Politique

Le président Donald Trump appelle à une coalition navale, un officier supérieur iranien lance ce défi direct

Le détroit d’Ormuz, artère vitale pour le commerce mondial du pétrole, reste au centre des tensions entre Washington et Téhéran. Alors que le blocus de cette route maritime par l’armée iranienne paralyse une partie importante de l’économie mondiale, la récente proposition américaine de sécuriser la zone avec des escortes militaires internationales peine à faire l’unanimité.

La suggestion du président Donald Trump, qui appelait plusieurs pays à déployer des navires de guerre aux côtés des forces navales américaines pour maintenir le détroit ouvert, n’a jusqu’à présent suscité aucun engagement immédiat. Le secrétaire américain à l’Energie, Chris Wright, a déclaré qu’il était en pourparlers avec la Grande-Bretagne, la France, le Japon et la Corée du Sud, tout en espérant que la Chine deviendrait un partenaire constructif.

Toutefois, les réponses internationales restent mesurées. Le ministre allemand des Affaires étrangères Johann Wadephul s’est montré sceptique quant à la participation active de son pays au conflit. La France, de son côté, étudie la possibilité d’une mission internationale, mais souligne que celle-ci ne pourrait intervenir que lorsque les combats auront diminué. Le Premier ministre britannique Keir Starmer a discuté du sujet avec le président Donald Trump et le Premier ministre canadien Mark Carney sans annoncer de déploiement militaire.

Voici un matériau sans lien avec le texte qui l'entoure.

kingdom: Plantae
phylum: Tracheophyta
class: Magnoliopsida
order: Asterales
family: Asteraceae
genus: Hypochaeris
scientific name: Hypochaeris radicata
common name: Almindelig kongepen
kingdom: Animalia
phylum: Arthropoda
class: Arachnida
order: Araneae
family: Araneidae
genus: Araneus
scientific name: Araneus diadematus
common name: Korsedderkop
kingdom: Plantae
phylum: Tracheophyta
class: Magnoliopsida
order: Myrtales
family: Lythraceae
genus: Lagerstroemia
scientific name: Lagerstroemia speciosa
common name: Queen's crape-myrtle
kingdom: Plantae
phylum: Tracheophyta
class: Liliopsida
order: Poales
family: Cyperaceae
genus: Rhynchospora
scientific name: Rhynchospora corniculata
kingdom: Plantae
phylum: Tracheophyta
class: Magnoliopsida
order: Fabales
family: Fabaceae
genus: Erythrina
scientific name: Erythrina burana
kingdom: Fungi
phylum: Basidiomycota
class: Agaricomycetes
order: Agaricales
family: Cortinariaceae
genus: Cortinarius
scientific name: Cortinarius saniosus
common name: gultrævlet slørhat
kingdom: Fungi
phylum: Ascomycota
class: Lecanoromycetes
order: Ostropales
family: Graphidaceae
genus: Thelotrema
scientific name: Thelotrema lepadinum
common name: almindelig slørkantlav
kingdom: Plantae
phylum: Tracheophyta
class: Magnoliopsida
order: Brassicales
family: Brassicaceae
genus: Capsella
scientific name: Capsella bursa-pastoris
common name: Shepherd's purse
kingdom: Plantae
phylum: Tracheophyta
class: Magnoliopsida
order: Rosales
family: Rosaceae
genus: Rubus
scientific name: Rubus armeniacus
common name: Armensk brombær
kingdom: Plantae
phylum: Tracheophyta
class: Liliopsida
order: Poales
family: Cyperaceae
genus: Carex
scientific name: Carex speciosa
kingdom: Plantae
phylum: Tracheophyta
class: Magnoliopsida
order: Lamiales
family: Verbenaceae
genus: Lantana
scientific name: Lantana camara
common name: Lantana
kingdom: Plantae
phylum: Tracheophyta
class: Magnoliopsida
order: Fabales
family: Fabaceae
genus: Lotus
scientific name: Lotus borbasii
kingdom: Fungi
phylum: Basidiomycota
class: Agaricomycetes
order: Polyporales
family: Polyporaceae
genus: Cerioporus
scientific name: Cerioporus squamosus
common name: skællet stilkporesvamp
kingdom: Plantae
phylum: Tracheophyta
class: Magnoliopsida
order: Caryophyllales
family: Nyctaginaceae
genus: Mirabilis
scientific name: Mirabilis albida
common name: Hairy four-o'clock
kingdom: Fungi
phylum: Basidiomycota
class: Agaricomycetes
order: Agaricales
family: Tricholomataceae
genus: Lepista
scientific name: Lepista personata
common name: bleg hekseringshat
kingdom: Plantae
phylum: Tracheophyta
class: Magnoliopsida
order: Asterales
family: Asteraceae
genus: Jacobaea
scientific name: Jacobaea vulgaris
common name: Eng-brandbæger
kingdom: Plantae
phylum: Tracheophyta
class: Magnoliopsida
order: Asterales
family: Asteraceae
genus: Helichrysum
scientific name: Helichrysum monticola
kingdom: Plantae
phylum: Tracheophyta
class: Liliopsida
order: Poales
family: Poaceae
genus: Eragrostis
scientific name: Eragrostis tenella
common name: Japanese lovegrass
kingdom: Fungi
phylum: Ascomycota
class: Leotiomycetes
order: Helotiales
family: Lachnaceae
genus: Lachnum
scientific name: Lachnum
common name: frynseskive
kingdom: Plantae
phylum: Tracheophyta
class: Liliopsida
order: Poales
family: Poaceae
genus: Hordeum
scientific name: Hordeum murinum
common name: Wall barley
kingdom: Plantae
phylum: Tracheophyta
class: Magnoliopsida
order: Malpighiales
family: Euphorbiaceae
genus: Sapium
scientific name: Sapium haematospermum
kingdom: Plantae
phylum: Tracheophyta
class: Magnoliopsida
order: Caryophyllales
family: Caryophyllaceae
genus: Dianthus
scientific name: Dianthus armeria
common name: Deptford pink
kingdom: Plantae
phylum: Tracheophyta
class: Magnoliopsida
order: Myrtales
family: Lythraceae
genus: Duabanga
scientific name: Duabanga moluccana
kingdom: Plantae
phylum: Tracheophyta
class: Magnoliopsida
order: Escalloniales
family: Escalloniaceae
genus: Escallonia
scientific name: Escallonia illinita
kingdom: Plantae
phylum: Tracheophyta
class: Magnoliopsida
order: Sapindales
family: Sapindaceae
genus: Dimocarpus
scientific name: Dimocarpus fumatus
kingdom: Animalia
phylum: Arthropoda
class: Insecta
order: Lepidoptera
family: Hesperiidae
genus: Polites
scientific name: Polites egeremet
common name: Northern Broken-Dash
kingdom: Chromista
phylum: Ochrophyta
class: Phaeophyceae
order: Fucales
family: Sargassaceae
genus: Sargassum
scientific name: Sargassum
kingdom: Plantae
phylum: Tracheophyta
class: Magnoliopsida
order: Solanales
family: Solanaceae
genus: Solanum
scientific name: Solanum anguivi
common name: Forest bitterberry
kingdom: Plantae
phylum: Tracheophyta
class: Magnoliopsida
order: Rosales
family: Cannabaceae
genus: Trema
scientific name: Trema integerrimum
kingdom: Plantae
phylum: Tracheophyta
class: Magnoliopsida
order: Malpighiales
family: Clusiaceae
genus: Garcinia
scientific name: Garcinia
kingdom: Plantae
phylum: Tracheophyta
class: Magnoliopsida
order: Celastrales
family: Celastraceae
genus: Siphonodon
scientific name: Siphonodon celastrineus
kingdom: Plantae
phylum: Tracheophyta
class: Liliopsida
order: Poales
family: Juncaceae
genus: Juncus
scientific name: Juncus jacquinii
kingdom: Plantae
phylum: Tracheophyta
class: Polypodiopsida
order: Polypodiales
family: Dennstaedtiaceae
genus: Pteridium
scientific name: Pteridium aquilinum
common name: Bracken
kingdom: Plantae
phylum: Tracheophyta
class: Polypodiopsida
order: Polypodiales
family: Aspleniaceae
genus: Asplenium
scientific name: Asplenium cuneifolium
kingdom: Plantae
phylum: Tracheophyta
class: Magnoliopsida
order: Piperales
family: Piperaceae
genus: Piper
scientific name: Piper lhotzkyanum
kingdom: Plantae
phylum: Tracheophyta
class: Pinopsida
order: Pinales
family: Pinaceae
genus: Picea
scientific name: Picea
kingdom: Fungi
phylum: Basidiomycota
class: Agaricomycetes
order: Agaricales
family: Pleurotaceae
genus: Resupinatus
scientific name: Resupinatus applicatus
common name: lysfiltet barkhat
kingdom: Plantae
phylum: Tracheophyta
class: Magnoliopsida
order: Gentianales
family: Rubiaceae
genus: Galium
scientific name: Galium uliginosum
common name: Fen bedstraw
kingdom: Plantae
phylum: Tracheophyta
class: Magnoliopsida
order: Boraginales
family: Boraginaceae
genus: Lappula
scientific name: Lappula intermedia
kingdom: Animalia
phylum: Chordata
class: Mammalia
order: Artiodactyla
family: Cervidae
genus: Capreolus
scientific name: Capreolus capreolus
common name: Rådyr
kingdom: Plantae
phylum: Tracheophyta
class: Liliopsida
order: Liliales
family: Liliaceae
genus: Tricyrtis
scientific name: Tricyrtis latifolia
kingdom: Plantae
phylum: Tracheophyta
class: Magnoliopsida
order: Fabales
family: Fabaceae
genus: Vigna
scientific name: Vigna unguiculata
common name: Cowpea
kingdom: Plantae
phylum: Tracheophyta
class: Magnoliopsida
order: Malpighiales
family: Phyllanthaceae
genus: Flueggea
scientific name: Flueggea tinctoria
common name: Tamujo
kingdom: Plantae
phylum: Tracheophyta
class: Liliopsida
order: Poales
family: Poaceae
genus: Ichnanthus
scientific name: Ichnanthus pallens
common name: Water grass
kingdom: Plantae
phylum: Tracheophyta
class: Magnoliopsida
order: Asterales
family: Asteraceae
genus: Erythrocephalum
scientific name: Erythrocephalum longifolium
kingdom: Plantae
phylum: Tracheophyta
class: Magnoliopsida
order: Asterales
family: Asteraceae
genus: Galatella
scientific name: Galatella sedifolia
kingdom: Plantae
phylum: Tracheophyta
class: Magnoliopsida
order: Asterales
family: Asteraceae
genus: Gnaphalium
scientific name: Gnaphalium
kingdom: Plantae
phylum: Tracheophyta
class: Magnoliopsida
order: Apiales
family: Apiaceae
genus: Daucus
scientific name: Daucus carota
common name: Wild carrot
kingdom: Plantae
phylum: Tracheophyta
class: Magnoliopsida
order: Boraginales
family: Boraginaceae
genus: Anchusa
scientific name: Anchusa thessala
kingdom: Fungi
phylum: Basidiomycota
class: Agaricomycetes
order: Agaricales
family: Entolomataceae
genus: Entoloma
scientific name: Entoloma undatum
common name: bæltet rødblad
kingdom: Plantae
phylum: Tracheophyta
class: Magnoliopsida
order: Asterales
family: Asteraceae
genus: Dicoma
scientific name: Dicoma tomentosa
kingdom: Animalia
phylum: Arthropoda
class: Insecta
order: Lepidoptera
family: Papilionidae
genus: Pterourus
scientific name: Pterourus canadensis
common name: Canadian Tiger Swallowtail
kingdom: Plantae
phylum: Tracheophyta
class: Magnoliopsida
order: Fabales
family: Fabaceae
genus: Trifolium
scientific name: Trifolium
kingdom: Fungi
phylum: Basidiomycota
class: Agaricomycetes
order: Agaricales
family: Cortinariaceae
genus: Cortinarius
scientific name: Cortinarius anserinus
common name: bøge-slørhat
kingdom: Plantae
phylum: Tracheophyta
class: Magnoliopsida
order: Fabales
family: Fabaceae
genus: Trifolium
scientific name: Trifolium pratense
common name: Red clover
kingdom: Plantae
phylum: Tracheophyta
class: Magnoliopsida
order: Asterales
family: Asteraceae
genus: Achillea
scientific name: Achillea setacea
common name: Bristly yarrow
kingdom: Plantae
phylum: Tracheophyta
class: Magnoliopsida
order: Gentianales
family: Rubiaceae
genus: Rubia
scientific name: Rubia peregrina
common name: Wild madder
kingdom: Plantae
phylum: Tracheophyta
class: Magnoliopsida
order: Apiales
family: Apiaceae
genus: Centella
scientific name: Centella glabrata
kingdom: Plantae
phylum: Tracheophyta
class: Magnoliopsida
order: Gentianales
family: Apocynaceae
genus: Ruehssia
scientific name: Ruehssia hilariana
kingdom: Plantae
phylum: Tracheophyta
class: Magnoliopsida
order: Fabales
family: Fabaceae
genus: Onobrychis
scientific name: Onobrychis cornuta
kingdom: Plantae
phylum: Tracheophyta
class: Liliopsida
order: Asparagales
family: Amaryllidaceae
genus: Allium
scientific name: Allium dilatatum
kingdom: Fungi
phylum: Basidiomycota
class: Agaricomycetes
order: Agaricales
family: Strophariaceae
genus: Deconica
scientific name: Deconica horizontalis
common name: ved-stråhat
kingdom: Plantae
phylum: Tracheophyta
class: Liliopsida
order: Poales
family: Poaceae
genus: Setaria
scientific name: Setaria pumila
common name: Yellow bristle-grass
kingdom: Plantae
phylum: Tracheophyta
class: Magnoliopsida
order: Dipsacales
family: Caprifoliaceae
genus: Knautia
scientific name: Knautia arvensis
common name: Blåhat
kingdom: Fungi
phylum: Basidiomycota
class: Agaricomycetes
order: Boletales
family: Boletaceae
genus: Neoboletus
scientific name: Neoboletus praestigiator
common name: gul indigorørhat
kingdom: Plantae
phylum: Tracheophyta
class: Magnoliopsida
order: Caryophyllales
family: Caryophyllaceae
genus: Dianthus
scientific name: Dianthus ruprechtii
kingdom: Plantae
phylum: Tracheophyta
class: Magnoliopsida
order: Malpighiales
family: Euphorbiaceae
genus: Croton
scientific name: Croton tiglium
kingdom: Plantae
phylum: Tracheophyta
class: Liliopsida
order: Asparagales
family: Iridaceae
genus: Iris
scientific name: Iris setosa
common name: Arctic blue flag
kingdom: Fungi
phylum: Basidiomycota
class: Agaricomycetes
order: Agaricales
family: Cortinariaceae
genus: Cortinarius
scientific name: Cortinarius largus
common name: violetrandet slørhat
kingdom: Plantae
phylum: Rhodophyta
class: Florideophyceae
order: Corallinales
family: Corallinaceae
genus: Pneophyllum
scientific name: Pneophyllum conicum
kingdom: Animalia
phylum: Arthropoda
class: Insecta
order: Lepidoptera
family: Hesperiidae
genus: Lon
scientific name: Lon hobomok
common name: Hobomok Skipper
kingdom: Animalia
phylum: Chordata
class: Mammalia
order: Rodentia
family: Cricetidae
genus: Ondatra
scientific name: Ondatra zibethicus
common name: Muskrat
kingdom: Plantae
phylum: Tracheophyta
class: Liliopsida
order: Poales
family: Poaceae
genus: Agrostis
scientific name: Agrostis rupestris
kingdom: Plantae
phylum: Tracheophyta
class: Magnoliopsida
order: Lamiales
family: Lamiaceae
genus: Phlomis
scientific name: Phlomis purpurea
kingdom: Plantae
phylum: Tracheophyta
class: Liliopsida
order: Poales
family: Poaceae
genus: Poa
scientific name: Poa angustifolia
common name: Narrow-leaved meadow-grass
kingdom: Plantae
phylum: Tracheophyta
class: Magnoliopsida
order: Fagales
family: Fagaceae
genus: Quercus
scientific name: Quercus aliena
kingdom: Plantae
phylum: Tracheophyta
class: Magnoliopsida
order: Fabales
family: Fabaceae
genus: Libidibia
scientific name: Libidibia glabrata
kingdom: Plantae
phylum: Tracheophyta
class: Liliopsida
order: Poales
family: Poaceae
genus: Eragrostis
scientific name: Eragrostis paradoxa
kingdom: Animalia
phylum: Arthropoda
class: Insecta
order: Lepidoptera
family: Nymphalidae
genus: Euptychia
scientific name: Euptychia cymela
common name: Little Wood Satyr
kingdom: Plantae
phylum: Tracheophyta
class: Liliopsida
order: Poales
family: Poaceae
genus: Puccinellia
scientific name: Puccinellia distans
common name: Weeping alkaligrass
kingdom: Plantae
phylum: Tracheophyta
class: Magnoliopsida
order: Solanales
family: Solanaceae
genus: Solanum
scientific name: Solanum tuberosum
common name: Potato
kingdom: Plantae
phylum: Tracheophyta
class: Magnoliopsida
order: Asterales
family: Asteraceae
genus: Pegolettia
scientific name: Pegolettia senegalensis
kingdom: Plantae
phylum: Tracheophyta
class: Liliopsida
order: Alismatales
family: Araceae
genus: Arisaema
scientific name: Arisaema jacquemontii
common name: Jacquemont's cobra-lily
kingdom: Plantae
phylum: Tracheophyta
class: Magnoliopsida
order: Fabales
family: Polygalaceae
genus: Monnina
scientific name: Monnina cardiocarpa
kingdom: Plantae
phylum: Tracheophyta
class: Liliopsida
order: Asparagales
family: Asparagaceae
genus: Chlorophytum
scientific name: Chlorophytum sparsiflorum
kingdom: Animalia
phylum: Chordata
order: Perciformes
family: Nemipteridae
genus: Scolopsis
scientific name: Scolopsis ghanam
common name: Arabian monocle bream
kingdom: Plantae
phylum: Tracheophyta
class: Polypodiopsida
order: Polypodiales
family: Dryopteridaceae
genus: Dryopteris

Sur le terrain, la situation est critique. Près de 1 000 pétroliers sont actuellement bloqués, incapables de traverser le détroit, et le prix du baril de brut avoisine les 100 dollars. Selon les données de l’Organisation maritime internationale et des autorités régionales, au moins 10 pétroliers ont été visés depuis le début du conflit le 28 février. Ce blocage s’inscrit dans la continuité de l’ultimatum prononcé par l’Iran qui gèle le trafic pétrolier mondial en représailles aux frappes américaines et israéliennes.

Téhéran précise que le détroit d’Ormuz reste ouvert à tous, sauf aux États-Unis et à leurs alliés. Cette politique différenciée a permis à l’Inde de maintenir ses approvisionnements. Le ministre indien des Affaires étrangères, S Jaishankar, a confirmé que des négociations directes avec Téhéran avaient permis le passage en toute sécurité de deux méthaniers battant pavillon indien samedi dernier. Le ministre iranien des Affaires étrangères, Abbas Araghchi, a déclaré à la chaîne CBS que plusieurs pays avaient approché l’Iran pour garantir le passage de leurs navires, une décision qui revient désormais aux autorités militaires iraniennes.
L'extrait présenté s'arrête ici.